Bone marrow is a semi-solid tissue found within the spongy (also known as cancellous) portions of bones. In birds and mammals, bone marrow is the primary site of new blood cell production (or haematopoiesis). It is composed of hematopoietic cells, marrow adipose tissue, and supportive stromal cells. In adult humans, bone marrow is primarily located in the ribs, vertebrae, sternum, and bones of the pelvis. Bone marrow comprises approximately 5% of total body mass in healthy adult humans, such that a man weighing 73 kg (161 lbs) will have around 3.7 kg (8 lbs) of bone marrow.

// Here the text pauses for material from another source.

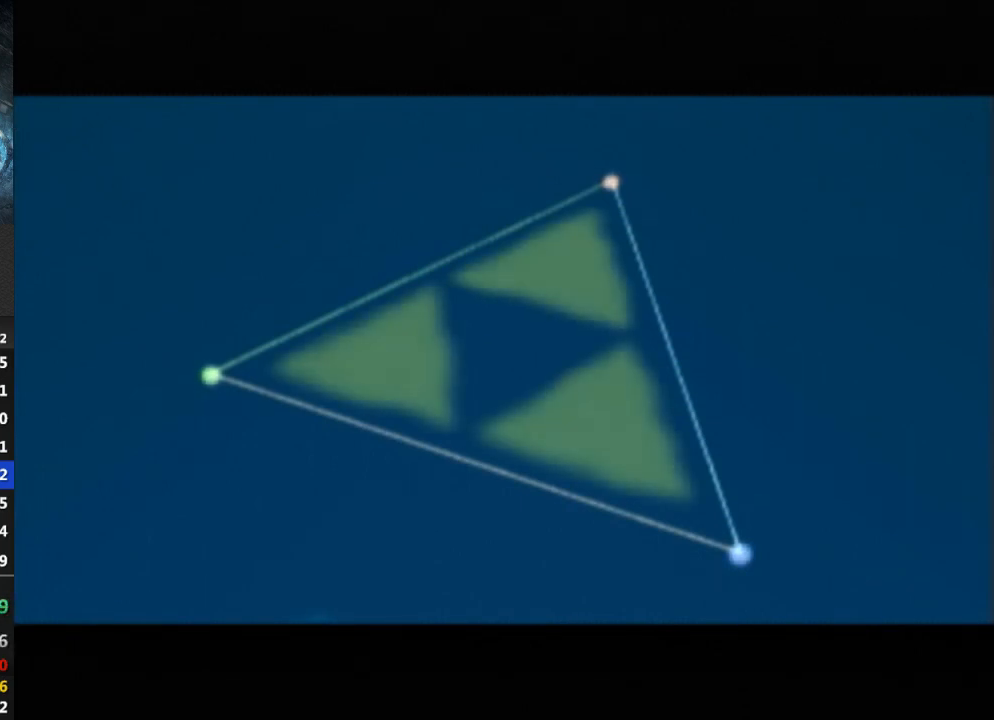
{"buttons": [], "left_stick": "center", "right_stick": "center", "events": [[67, "B", "down"], [100, "B", "up"], [200, "B", "down"], [267, "B", "up"], [433, "B", "down"], [467, "B", "up"]]}
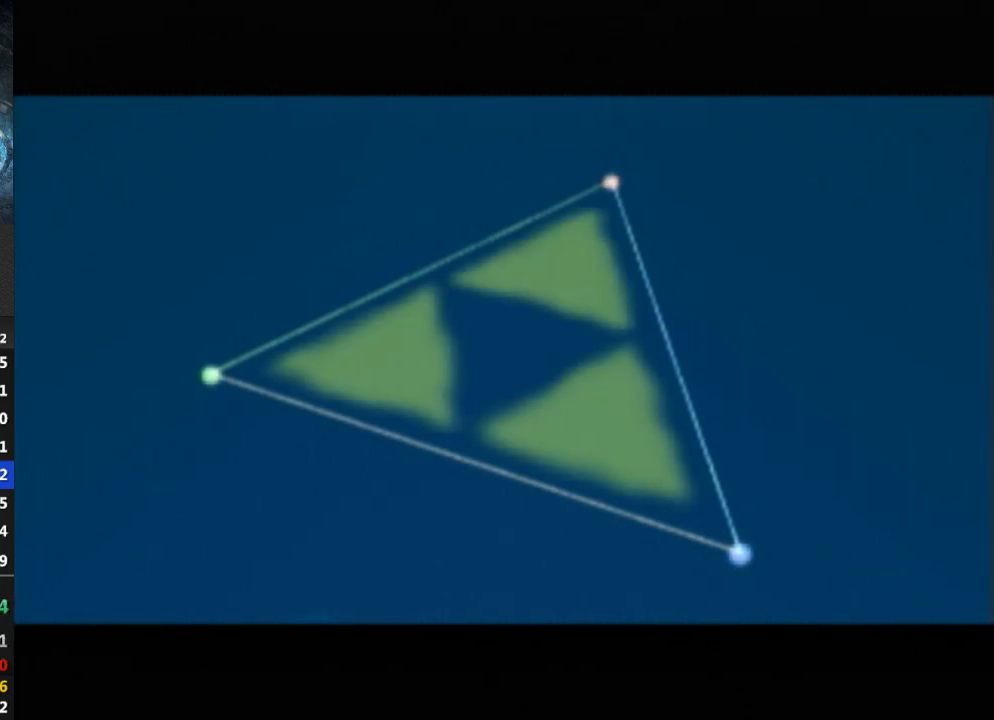
{"buttons": [], "left_stick": "center", "right_stick": "center", "events": [[33, "B", "down"], [100, "B", "up"], [200, "B", "down"], [267, "B", "up"], [300, "B", "down"], [367, "B", "up"], [400, "B", "down"], [467, "B", "up"]]}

Human marrow produces approximately 500 billion blood cells per day, which join the systemic circulation via permeable vasculature sinusoids within the medullary cavity. All types of hematopoietic cells, including both myeloid and lymphoid lineages, are created in bone marrow; however, lymphoid cells must migrate to other lymphoid organs (e.g. thymus) in order to complete maturation.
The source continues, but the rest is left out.